# Test Chrony Dankung 1745



## Tilou (Aug 20, 2015)

Hello, here are two chrony tests based on my configuration.

These test were done at my request by a member of our French forum.

I usually shot with a DK luck ring micro.









I asked him to respect this specification

half loop 17/45

tube length of the fork attachment 15 cm
extends 73 cm
power ratio 4.86
.36 cal ammunition Lead
outside temperature 19 ° c

average speed of 4 shots 73 M / S: 241 FPS: 263 km / h
12.48 joules

I'm happy






Then the same test but with the tubes in 1745 completes loops

average speed of 3 shots 71 M/S : 234 FPS : 256 km/H
11.77 joules






A lot of work on my website

http://lugdunum-slingshot.jimdo.com/

We try to develop the slingshot in France with people from the french forum

it's difficult, it's perceived as a toy for children by the french people
no championship , nothing !

we hope to succeed


----------



## Charles (Aug 26, 2010)

Thanks for these tests. And best of luck getting a French group together. If we can help, do not hesitate to ask.

Cheers .... Charles


----------



## Tilou (Aug 20, 2015)

Thank you very much Charles .


----------



## pgandy (Aug 15, 2011)

Thanks.


----------



## oldmiser (Jan 22, 2014)

Thanks for sharing....Well if you can put on some demistrations of shooting targets,,using soda pop cans..plate's clay pigons..things that break & make noise

when hit I am sure that will get some attention...show people how much fun it is to shoot...Have them make a try at shooting as well..

I am sure it will come about with shooting ..as with a little time....Besy too ya..

~AKAOldmiser


----------



## Chuck Daehler (Mar 17, 2015)

Always good to see a chronograph test result of equipment.


----------



## Tilou (Aug 20, 2015)

Thank you for your comments
I have one video of me, filmed during a challenge organized by the french forum.
This was not a can of soda , just a pencil

I shot with the luck ring micro


----------



## Tilou (Aug 20, 2015)

French forum members videos

Sebastien shooting a lighter 25 m






Laurent bisects a soda can in 3 shots with 2050


----------



## Ms.Reed (Feb 16, 2015)

I don't know many "toys" that can break bone. General misunderstanding, just people being people. Sucks. All the best and good luck!


----------



## Viper010 (Apr 21, 2012)

I say be happy about the toy classifications and enjoy your hobby safely under the radar of law makers and law enforcers.

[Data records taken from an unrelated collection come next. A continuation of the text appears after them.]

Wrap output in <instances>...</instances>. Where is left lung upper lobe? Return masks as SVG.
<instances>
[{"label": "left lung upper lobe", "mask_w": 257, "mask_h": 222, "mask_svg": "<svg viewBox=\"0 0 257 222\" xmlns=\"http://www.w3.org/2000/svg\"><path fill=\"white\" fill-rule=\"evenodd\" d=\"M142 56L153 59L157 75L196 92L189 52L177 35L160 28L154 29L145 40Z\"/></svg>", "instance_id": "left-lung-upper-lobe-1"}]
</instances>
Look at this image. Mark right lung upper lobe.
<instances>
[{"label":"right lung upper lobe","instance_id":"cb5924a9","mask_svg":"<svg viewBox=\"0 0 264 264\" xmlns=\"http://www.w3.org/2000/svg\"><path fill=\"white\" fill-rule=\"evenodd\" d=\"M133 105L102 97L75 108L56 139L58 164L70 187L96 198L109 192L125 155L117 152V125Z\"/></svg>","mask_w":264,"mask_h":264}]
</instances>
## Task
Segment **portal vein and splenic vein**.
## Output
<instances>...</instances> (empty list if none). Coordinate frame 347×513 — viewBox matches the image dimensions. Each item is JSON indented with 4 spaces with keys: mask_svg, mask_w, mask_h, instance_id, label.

Here in the Netherlands most people also view it as a toy but the police view slingshots as illegal weapons. 
I was fined over 250€ and now have a criminal record for class 1 illegal weapon for my toy. Same conviction category as having a pistol without permit.

So I say, be content you can still play with your toys without being harassed by the gendarmes. Just my 2 cents.

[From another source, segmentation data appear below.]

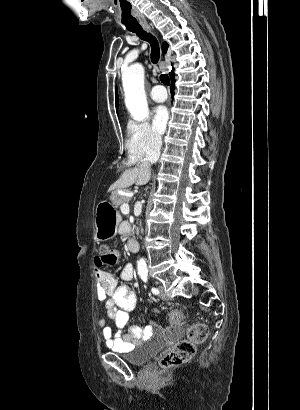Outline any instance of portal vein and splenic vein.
<instances>
[{
    "label": "portal vein and splenic vein",
    "instance_id": "obj_1",
    "mask_svg": "<svg viewBox=\"0 0 300 410\" xmlns=\"http://www.w3.org/2000/svg\"><path fill=\"white\" fill-rule=\"evenodd\" d=\"M121 211H122V212H125V213H129V205H128V203H124V204L121 206Z\"/></svg>",
    "mask_w": 300,
    "mask_h": 410
}]
</instances>
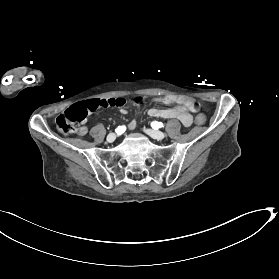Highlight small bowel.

Salut de Rotterdam, Pais-Bas


----------



## Tilou (Aug 20, 2015)

It's the same in France, it's illegal to carry around a slingshot without a legitimate reason

same with knives, nunchaku, kobutan, airgun, fake handgun, ...
it's in people's minds that it's a toy, not by the police and the french justice
Greeting.


----------



## chuckduster01 (May 30, 2015)

Slingshots illegal...WTF?

The U.S.A may not be perfect and our politicians are elitist scumbags that are impossible to tell apart, but I am still glad I was born an American. No that is not a fake pistol on my side. I assure you it is not only quite real, it is also quite loaded.


----------



## Tilou (Aug 20, 2015)

I know your 2nd amendment .
Here is different, politicians disarm the population to better control it.
But that does not prevent youth drug traffickers to shoot at rival gangs with kalachnikov.


----------



## NaturalFork (Jan 21, 2010)

Those tubes sure are zippy!


----------



## Tilou (Aug 20, 2015)

For me, these are the best, but everyone to judge what suits him best .

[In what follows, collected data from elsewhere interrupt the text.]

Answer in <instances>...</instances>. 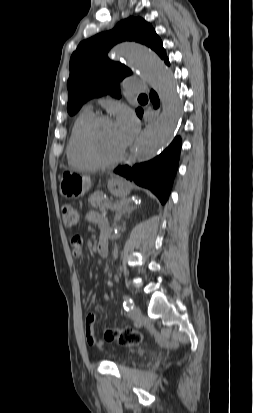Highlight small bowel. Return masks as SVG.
<instances>
[{"instance_id": "c3829d8e", "label": "small bowel", "mask_w": 253, "mask_h": 413, "mask_svg": "<svg viewBox=\"0 0 253 413\" xmlns=\"http://www.w3.org/2000/svg\"><path fill=\"white\" fill-rule=\"evenodd\" d=\"M87 219L89 221L100 224L104 230L106 229V226H107L106 219L103 216L99 215L98 213H95V212L89 213L87 215ZM71 245L73 248V254L75 256H79L82 250L81 237L78 235L73 236L71 239ZM103 299L104 300L108 299V295L106 292H103ZM95 322H96V316L94 314H89L86 318V324H85L86 339L89 345L101 347L103 345V342L96 338L95 332H94Z\"/></svg>"}]
</instances>
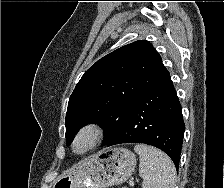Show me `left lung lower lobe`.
<instances>
[{
    "label": "left lung lower lobe",
    "instance_id": "obj_1",
    "mask_svg": "<svg viewBox=\"0 0 224 188\" xmlns=\"http://www.w3.org/2000/svg\"><path fill=\"white\" fill-rule=\"evenodd\" d=\"M184 122L169 73L150 85L133 103L106 146L144 143L163 150L178 170Z\"/></svg>",
    "mask_w": 224,
    "mask_h": 188
}]
</instances>
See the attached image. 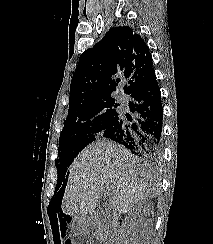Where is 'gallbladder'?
<instances>
[{"mask_svg": "<svg viewBox=\"0 0 213 244\" xmlns=\"http://www.w3.org/2000/svg\"><path fill=\"white\" fill-rule=\"evenodd\" d=\"M102 218L105 223H109V216L108 213H102Z\"/></svg>", "mask_w": 213, "mask_h": 244, "instance_id": "bac80fb5", "label": "gallbladder"}]
</instances>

I use google translation, the results are sometimes strange


----------



## benzidrine (Oct 14, 2013)

Just throwing out an idea but I have found shooting arrows from a slingshot to be a good way to get people interested and get them over that toy barrier.



Viper010 said:


> I say be happy about the toy classifications and enjoy your hobby safely under the radar of law makers and law enforcers.
> 
> Here in the Netherlands most people also view it as a toy but the police view slingshots as illegal weapons.
> I was fined over 250€ and now have a criminal record for class 1 illegal weapon for my toy. Same conviction category as having a pistol without permit.
> ...


Wow. Sorry to hear about this.


----------



## Tilou (Aug 20, 2015)

HI , we talk on the french forum.

I know website http://www.chiefaj.com/

and they sell here http://www.coutellerie-tourangelle.com/mar3075-marksman-pocket-hunter-xml-840_551-13105.html

Thank you for your idéa .


----------